A verbatim copy is needed of the lines below from the one containing "Working with electron" up to and including the one containing "Draw what the", excluding pictures.
Study material START
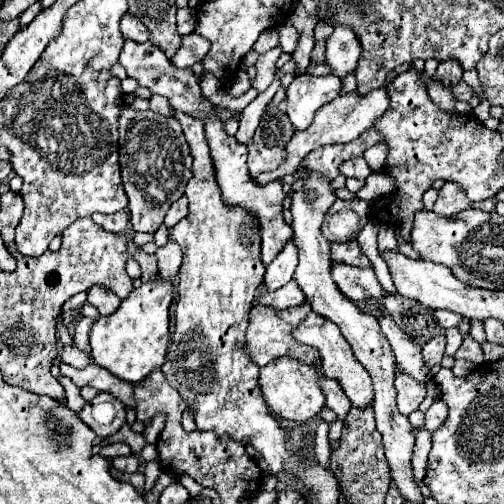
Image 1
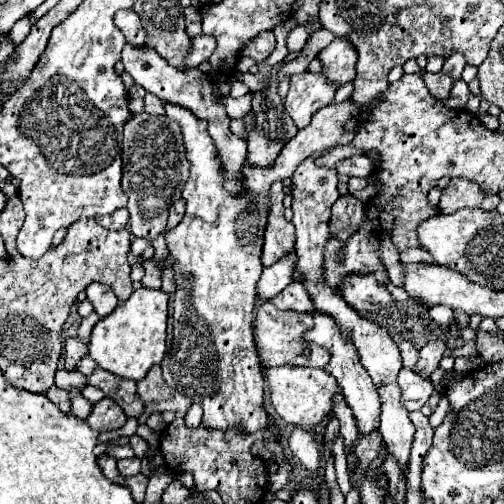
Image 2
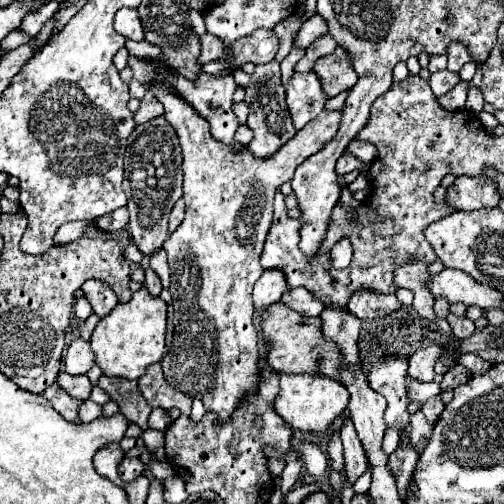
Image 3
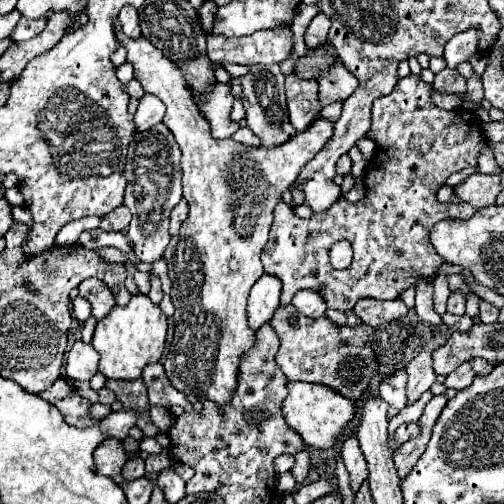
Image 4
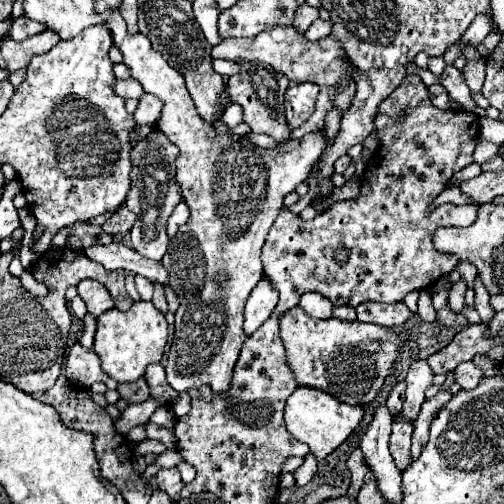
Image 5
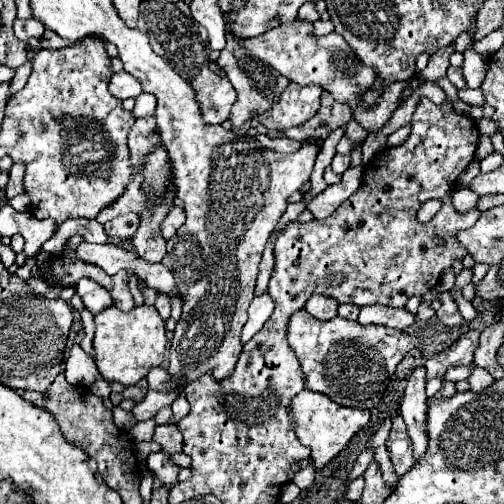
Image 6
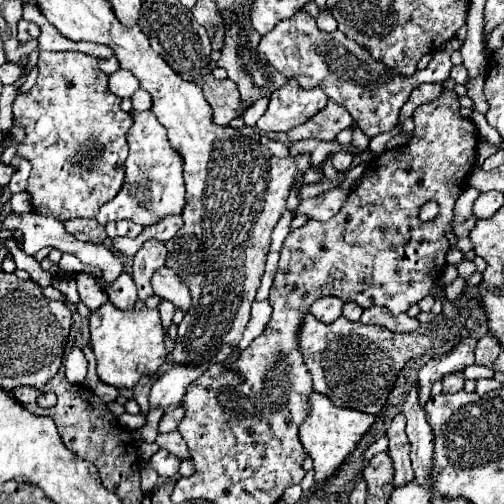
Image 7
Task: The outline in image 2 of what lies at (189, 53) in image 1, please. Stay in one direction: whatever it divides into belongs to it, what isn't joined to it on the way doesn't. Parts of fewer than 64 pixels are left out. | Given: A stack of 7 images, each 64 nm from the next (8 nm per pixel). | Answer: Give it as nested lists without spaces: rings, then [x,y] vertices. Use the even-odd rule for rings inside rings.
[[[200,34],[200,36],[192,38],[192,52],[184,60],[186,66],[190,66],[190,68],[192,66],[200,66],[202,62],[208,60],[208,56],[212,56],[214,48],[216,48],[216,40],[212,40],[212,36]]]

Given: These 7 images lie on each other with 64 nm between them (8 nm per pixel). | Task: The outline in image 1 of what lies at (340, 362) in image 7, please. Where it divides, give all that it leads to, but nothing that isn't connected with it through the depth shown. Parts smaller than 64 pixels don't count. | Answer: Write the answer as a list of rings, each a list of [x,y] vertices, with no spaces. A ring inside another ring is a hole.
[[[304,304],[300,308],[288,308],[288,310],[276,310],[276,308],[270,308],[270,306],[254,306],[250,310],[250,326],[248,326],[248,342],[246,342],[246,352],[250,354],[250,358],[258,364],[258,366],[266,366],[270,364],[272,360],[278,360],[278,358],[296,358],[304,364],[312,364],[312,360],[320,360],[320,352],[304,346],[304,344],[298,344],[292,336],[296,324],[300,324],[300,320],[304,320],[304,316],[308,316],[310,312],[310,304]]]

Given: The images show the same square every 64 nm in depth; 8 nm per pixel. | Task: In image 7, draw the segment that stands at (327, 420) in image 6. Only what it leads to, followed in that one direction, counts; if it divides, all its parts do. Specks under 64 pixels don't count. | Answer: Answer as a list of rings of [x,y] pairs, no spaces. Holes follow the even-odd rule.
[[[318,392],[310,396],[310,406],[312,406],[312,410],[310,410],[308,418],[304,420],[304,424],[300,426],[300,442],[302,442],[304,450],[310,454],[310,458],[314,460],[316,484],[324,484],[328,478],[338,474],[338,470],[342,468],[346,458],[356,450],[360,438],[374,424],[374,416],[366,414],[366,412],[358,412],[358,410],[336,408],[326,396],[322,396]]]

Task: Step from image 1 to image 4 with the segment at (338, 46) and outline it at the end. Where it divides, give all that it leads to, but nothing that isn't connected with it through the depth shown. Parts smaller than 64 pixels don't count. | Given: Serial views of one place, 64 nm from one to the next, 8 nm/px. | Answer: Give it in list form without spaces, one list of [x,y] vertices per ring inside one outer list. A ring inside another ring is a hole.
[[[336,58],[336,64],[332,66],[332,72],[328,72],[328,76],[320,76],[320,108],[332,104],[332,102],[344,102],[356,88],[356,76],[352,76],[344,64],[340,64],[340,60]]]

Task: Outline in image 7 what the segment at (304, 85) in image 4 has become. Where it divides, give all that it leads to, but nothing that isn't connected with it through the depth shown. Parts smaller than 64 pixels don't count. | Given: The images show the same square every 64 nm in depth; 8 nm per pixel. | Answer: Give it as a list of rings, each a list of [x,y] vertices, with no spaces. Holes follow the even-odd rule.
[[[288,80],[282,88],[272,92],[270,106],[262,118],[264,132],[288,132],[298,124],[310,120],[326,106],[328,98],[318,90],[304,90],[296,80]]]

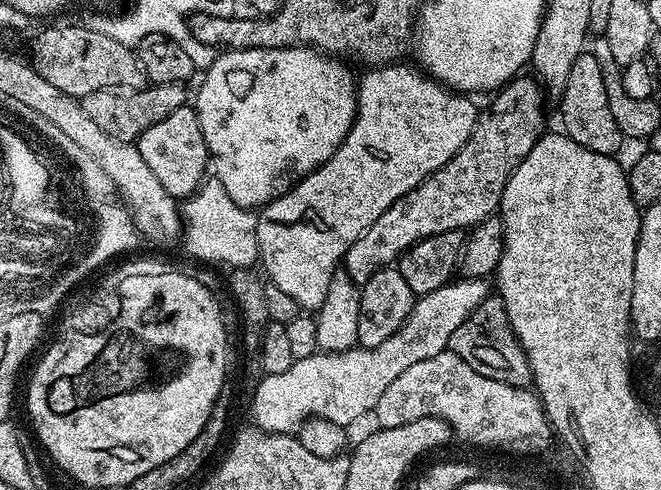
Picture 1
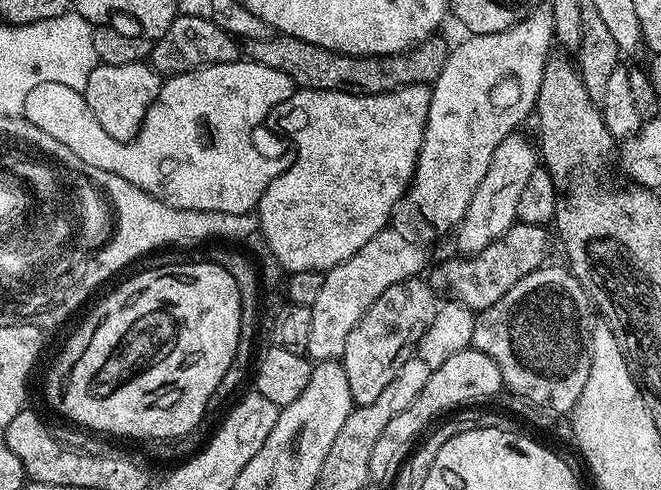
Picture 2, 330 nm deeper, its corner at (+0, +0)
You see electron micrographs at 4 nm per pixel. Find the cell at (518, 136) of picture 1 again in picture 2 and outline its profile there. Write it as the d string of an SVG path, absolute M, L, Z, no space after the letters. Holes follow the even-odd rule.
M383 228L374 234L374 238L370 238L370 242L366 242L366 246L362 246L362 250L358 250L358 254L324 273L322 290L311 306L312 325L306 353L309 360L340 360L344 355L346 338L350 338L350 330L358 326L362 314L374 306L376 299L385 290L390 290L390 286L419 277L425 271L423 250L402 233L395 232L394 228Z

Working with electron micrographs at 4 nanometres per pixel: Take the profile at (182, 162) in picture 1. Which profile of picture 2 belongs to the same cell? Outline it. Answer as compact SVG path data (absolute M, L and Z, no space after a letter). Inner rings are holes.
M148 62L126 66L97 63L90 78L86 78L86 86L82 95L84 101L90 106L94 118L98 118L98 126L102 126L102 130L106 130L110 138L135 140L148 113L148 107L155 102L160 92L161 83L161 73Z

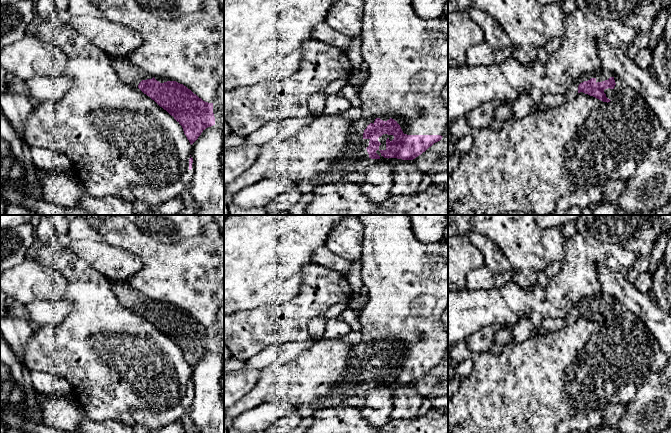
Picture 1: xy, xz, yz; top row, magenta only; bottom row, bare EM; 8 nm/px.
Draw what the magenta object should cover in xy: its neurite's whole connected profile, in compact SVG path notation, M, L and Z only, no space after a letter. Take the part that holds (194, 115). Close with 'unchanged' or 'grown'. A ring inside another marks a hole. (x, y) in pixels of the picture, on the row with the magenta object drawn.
Study material END
Study material START
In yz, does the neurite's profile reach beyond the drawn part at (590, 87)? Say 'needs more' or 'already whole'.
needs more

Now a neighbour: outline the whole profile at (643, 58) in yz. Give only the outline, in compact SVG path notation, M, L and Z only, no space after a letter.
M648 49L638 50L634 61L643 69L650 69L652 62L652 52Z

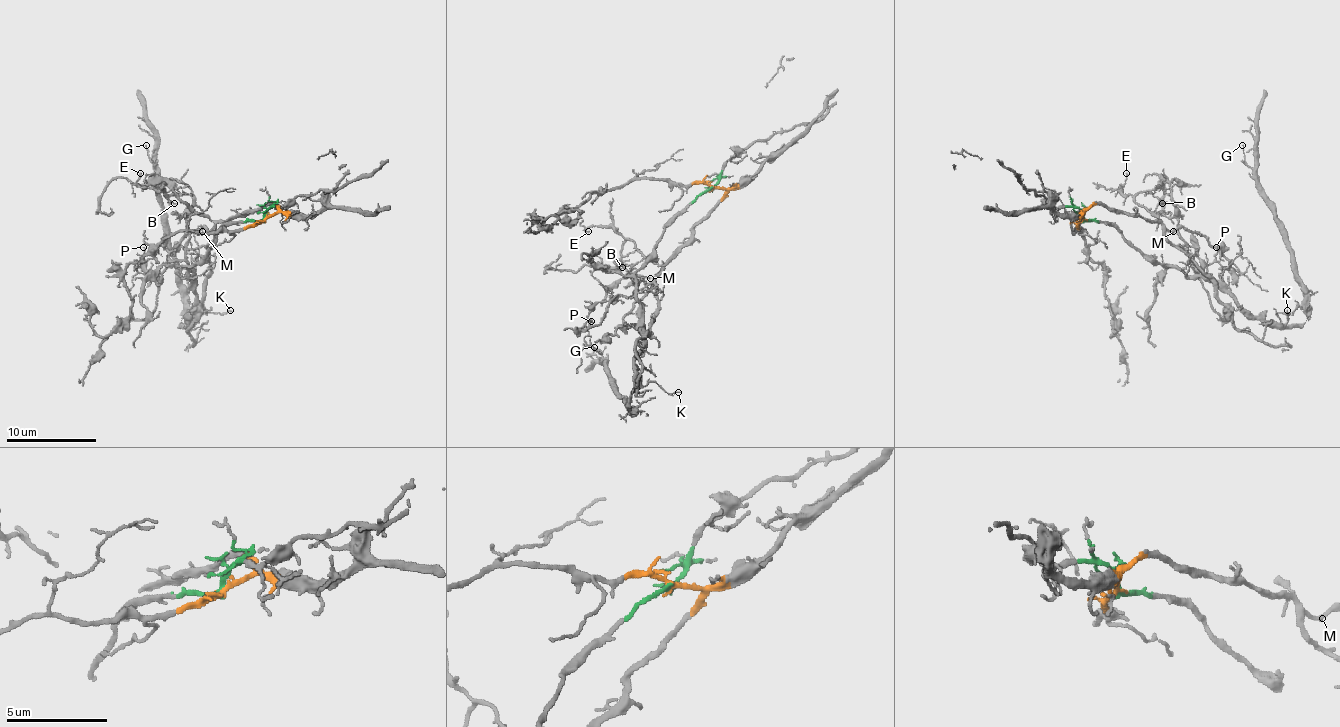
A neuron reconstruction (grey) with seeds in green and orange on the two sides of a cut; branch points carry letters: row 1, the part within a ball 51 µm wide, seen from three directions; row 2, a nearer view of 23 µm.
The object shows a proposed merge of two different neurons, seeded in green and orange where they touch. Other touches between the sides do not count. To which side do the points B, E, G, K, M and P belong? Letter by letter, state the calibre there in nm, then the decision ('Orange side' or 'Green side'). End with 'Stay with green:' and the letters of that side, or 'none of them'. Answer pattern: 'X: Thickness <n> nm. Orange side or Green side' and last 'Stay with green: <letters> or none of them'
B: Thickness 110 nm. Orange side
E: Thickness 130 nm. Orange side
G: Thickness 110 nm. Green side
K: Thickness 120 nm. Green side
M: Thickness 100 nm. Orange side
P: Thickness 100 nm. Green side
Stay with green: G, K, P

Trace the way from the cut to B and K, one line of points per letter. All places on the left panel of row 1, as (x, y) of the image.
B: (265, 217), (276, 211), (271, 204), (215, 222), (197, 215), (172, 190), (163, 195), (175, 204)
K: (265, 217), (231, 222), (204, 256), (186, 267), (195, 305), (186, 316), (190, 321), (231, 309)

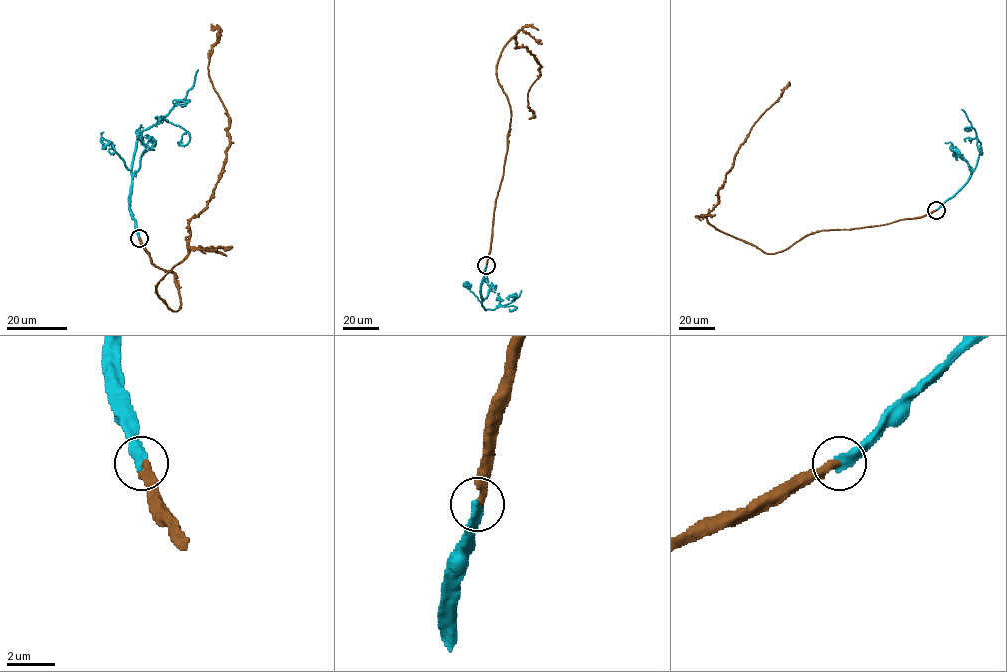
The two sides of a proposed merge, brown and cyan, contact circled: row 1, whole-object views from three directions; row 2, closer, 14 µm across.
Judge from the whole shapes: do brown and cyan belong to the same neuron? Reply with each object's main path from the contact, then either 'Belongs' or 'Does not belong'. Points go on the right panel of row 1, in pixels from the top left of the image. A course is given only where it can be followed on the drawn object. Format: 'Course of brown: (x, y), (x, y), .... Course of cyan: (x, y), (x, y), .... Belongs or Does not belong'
Study material END
Result of the exercise:
Working with electron micrographs at 4 nanometres per pixel: Take the profile at (182, 162) in picture 1. Which profile of picture 2 belongs to the same cell? Outline it. Answer as compact SVG path data (absolute M, L and Z, no space after a letter). Inner rings are holes.
M148 62L126 66L97 63L90 78L86 78L86 86L82 95L84 101L90 106L94 118L98 118L98 126L102 126L102 130L106 130L110 138L135 140L148 113L148 107L155 102L160 92L161 83L161 73Z

Picture 1: xy, xz, yz; top row, magenta only; bottom row, bare EM; 8 nm/px.
Draw what the magenta object should cover in xy: its neurite's whole connected profile, in compact SVG path notation, M, L and Z only, no space after a letter. Take the part that holds (194, 115). Close with 'unchanged' or 'grown'. A ring inside another marks a hole. (x, y) in pixels of the picture, on the row with the magenta object drawn.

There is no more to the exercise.